I'm having trouble figuring this out. Supposedly, nmap can distinguish stateful firewalls from stateless firewalls by using the -sA or ACK scan, but I'm at a loss as to how one would discern that fact from the nmap output of an ACK scan.
I understand that nmap sends ACK flagged packets to the target and the target will respond or not respond based off certain criteria.
- Target will respond with RST if port is open or closed and unfiltered.
- Target will NOT respond at all if filter is DROPPING traffic
- Target will send ICMP error message if filter is REJECTING traffic
That being true, then nmap will report any port that responds with RST as unfiltered and all the other ports as filtered. This looks something like this… (using IPTABLES firewall with stateless rule(s) )
$ sudo nmap -sA -T4 192.168.219.135
Starting Nmap 7.12 ( https://nmap.org ) at 2016-06-28 16:35 EDT
Nmap scan report for metasploitable (192.168.219.135)

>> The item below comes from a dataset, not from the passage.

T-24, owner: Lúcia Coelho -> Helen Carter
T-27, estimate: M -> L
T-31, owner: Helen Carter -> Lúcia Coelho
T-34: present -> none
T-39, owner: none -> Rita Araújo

Host is up (0.00027s latency).
Not shown: 994 filtered ports
PORT STATE SERVICE
22/tcp unfiltered ssh
25/tcp unfiltered smtp
53/tcp unfiltered domain
70/tcp unfiltered gopher
80/tcp unfiltered http
113/tcp unfiltered ident
MAC Address: 00:0C:29:B7:F7:70 (VMware)
Nmap done: 1 IP address (1 host up) scanned in 4.40 seconds
Based off of that output, how would one discern whether this was stateful or stateless?
I've been reading everything I can on the subject, including the nmap book, and none of the examples makes sense to me. This is basically the same output as example 10.2 in the nmap book; in fact it is almost identical! The problem is that the nmap book states that this is the output from nmap that targeted a host running IPTABLES with STATEFUL rules!

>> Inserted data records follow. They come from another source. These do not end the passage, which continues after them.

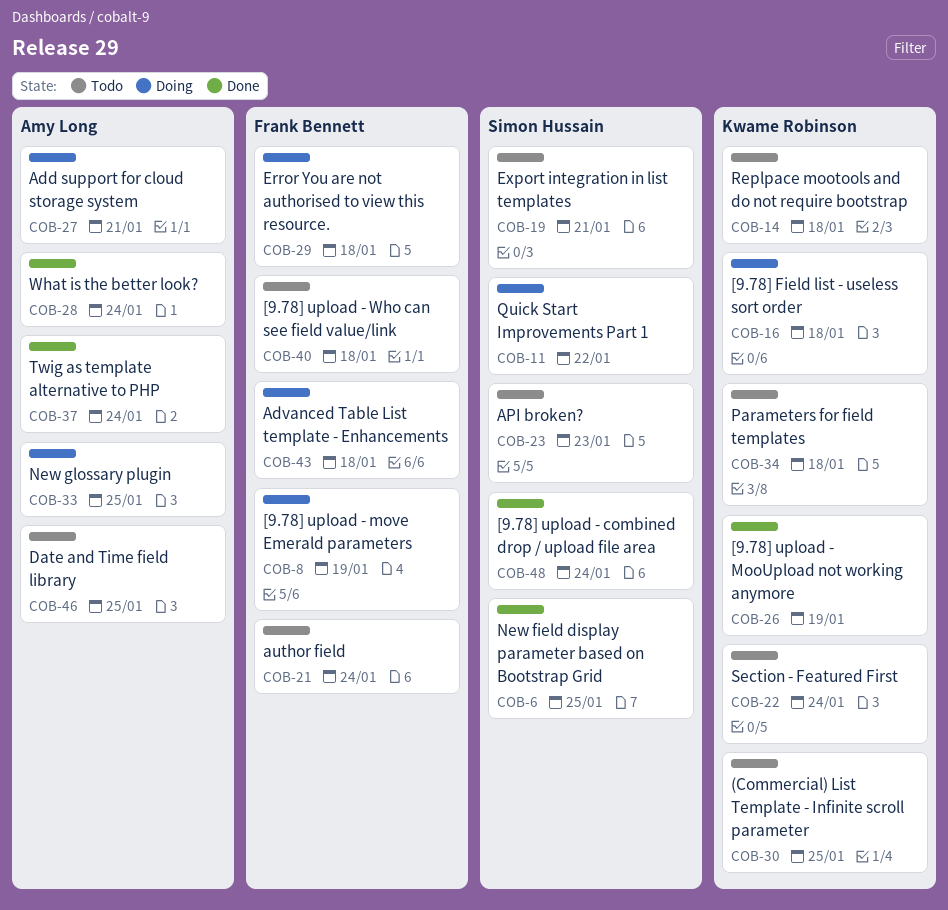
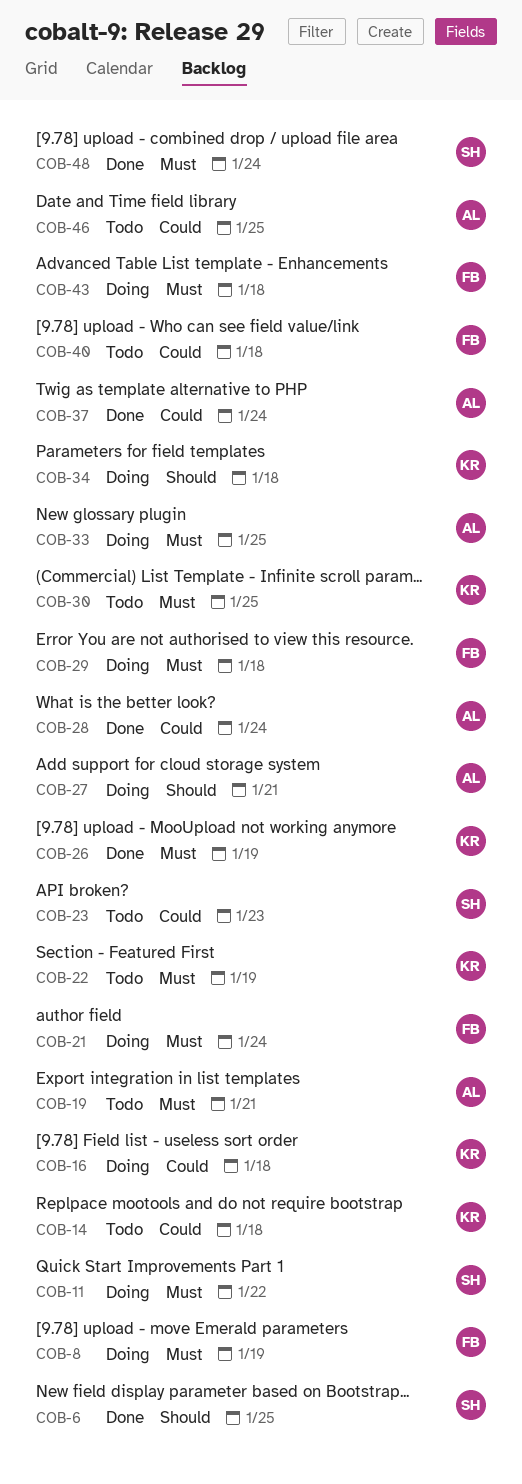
COB-19, owner: Simon Hussain -> Amy Long
COB-21, status: Todo -> Doing
COB-22, due: Jan 24 -> Jan 19
COB-34, status: Todo -> Doing

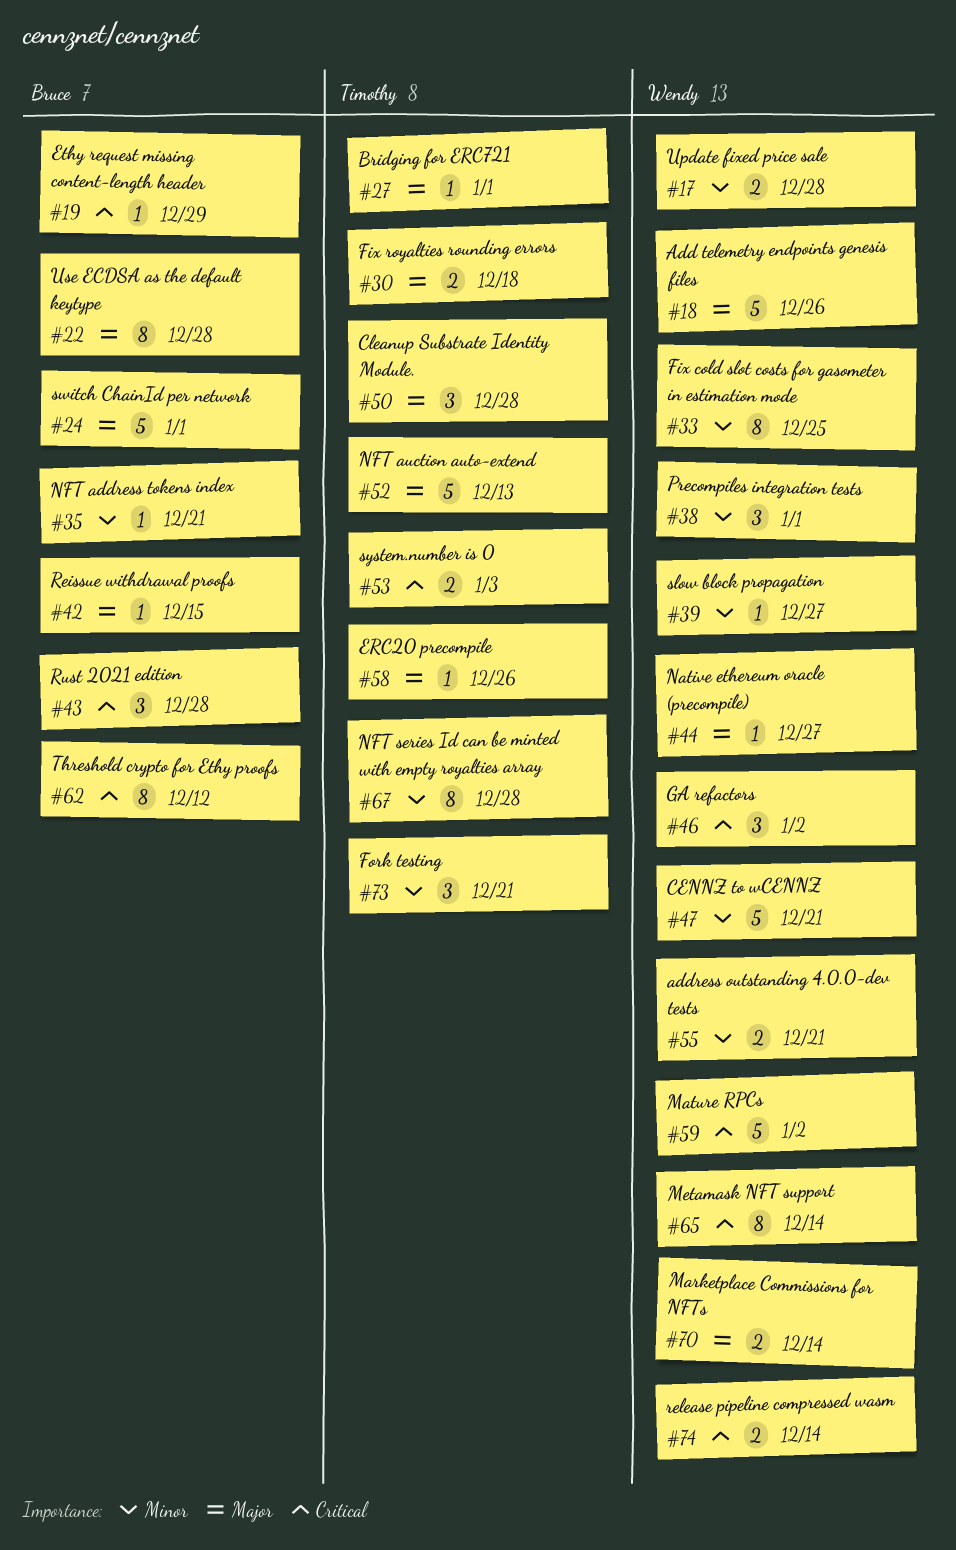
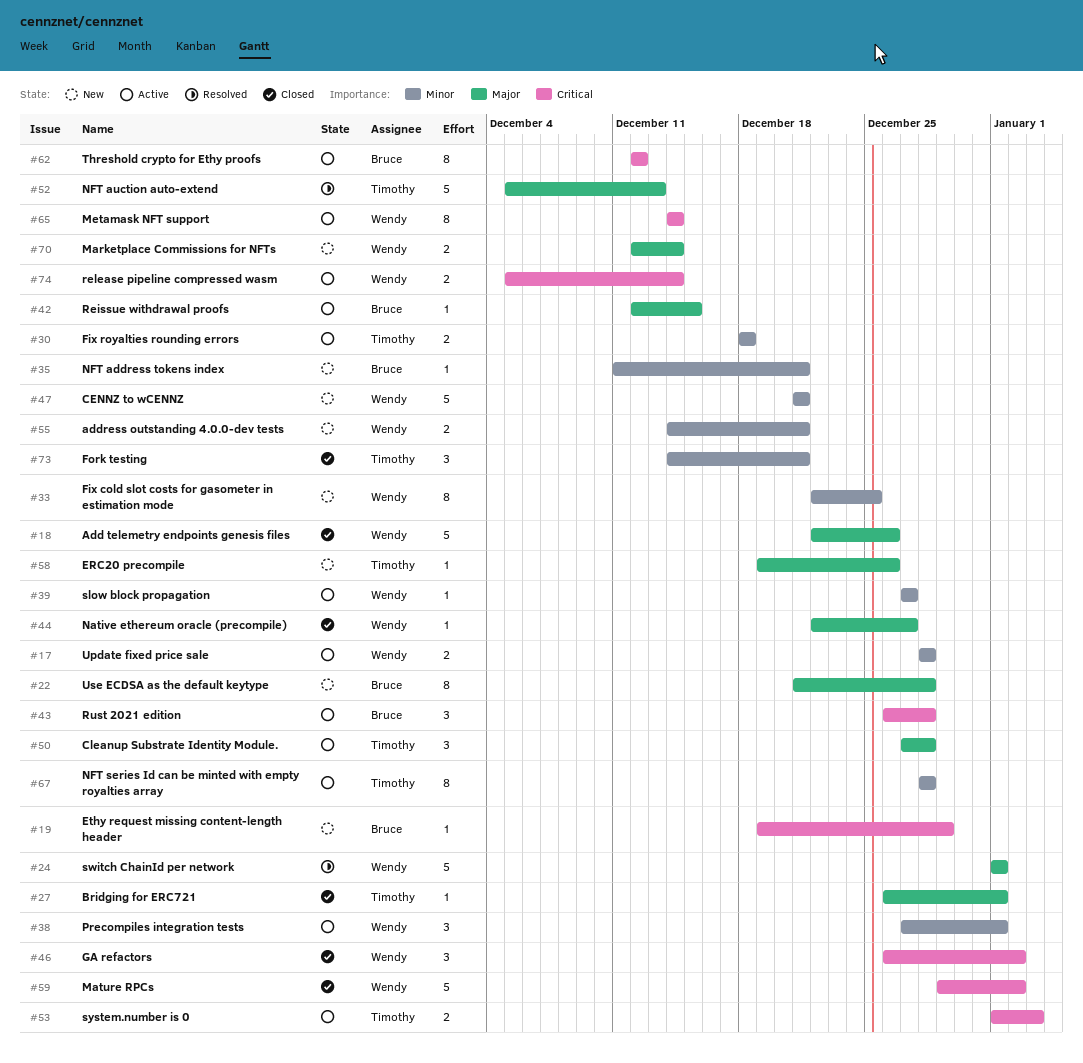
#24, owner: Bruce -> Wendy
#30, priority: Major -> Minor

If I can get the same output from a stateless firewall as I can from a stateful firewall, then how am I supposed to tell from the nmap ACK scan which firewall I'm encountering?

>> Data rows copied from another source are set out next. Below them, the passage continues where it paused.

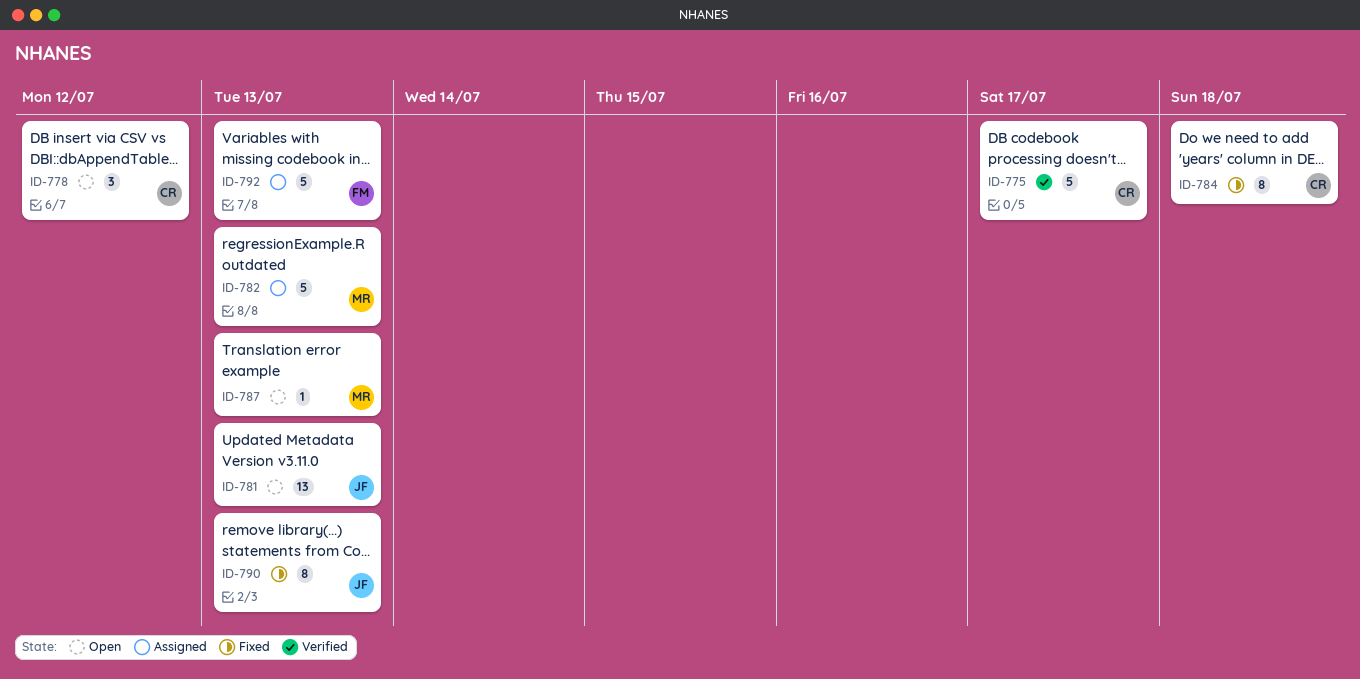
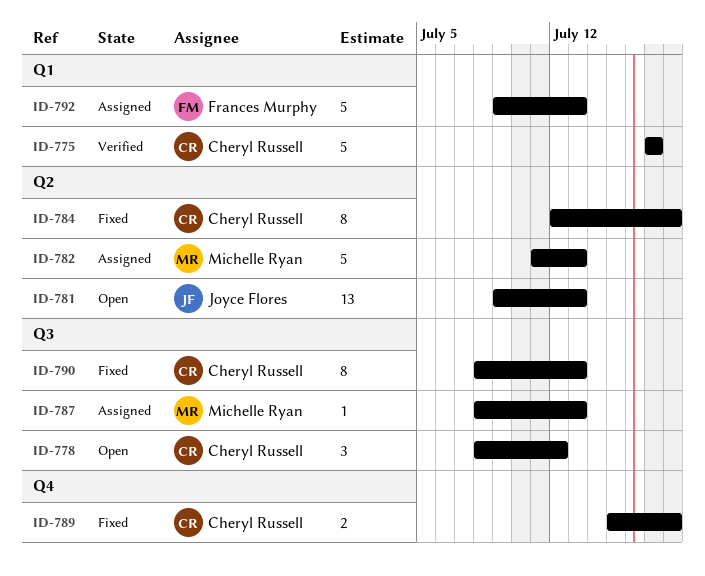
ID-787, status: Open -> Assigned
ID-789: none -> present
ID-790, owner: Joyce Flores -> Cheryl Russell

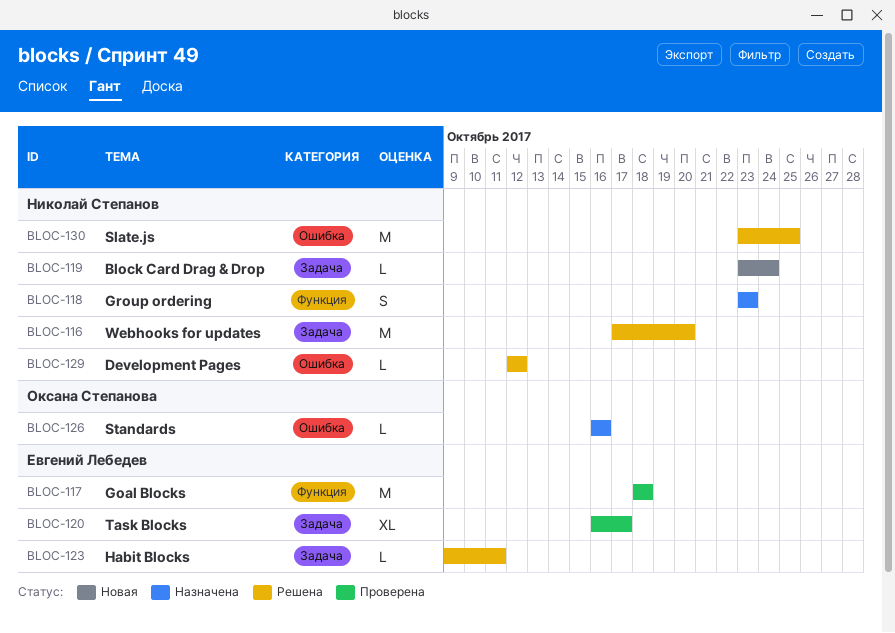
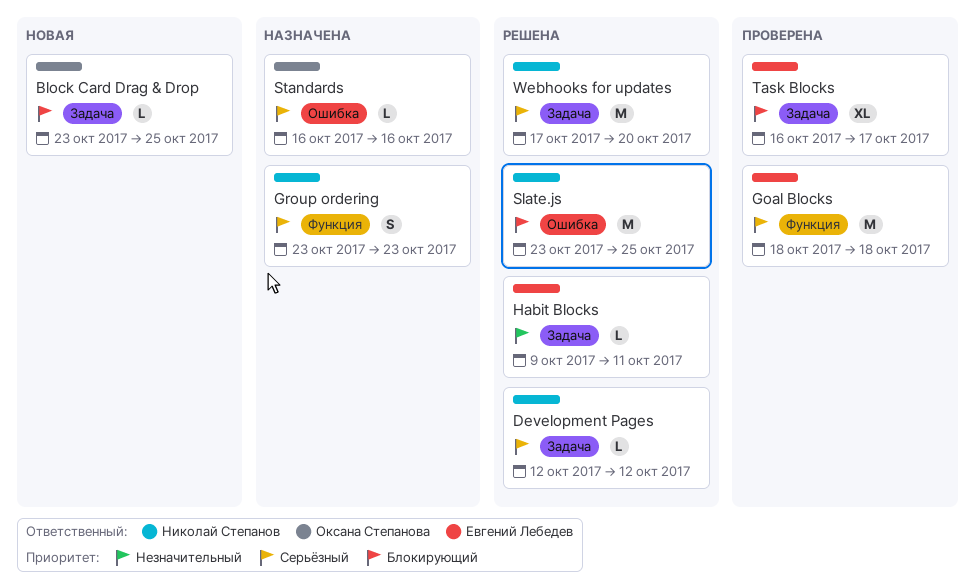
Block Card Drag & Drop, owner: Николай Степанов -> Оксана Степанова
Block Card Drag & Drop, due: Oct 24 -> Oct 25
Development Pages, label: Ошибка -> Задача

I'm super frustrated and I really appreciate any help sent my way.
Best Answer
Let's consider what the behavior differences between a stateful and a stateless firewall would be. The stateless firewall will block based on port number, but it can't just block incoming ACK packets because those could be sent in response to an OUTGOING connection. So from the
-sAscan point of view, the ports would show up as "unfiltered" because the firewall is only filtering SYN packets.A stateful firewall, on the other hand, can determine if an incoming ACK packet is part of an established outgoing connection. It only blocks the packet if it is unsolicited (as it is in the case of
-sA). So Nmap will label the port as "filtered."So the final determination is this: if ACK scan shows some ports as "filtered," then it is likely a stateful firewall. If all show as "unfiltered," but a regular SYN scan shows some as "filtered," then it is a stateless firewall.